Convict free after Bikel’s latest doc

Frontline knows how to shake things up in North Carolina. Last week, less than a month after the series aired Ofra Bikel’s 90-minute documentary “An Ordinary Crime,” about 21-year-old Terence Garner, a state court granted Garner’s motion for a new trial. He posted bond and went home with his mother and family for the first time in more than four years. Garner had been serving a sentence of 32-43 years for robbery and attempted murder—the “ordinary crime” he insisted all along he had no part of. Bikel—whose award-winning trilogy “Innocence Lost” led the state to drop charges in 1997 in a major child abuse case in Edenton, N.C.—again turned the spotlight on criminal justice in the state.

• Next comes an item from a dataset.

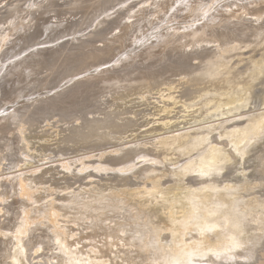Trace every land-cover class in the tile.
<instances>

One last visit with Lance Loud

Twenty-nine years after their pioneering observational doc series entranced PBS viewers, the filmmakers Alan and Susan Raymond are bringing back the Loud family one last time. They are talking with WETA about offering the new hour-long episode to PBS, according to Mr. Raymond and Jim Corbley, v.p. of production management at the Washington station. If a deal is struck, the film could be ready this fall, Raymond said. The occasion was the death Dec. 21 [2001] of Lance Loud, eldest son in the Santa Barbara family, who stunned his family and became a symbol of gay liberation in 1973 by coming out on national television.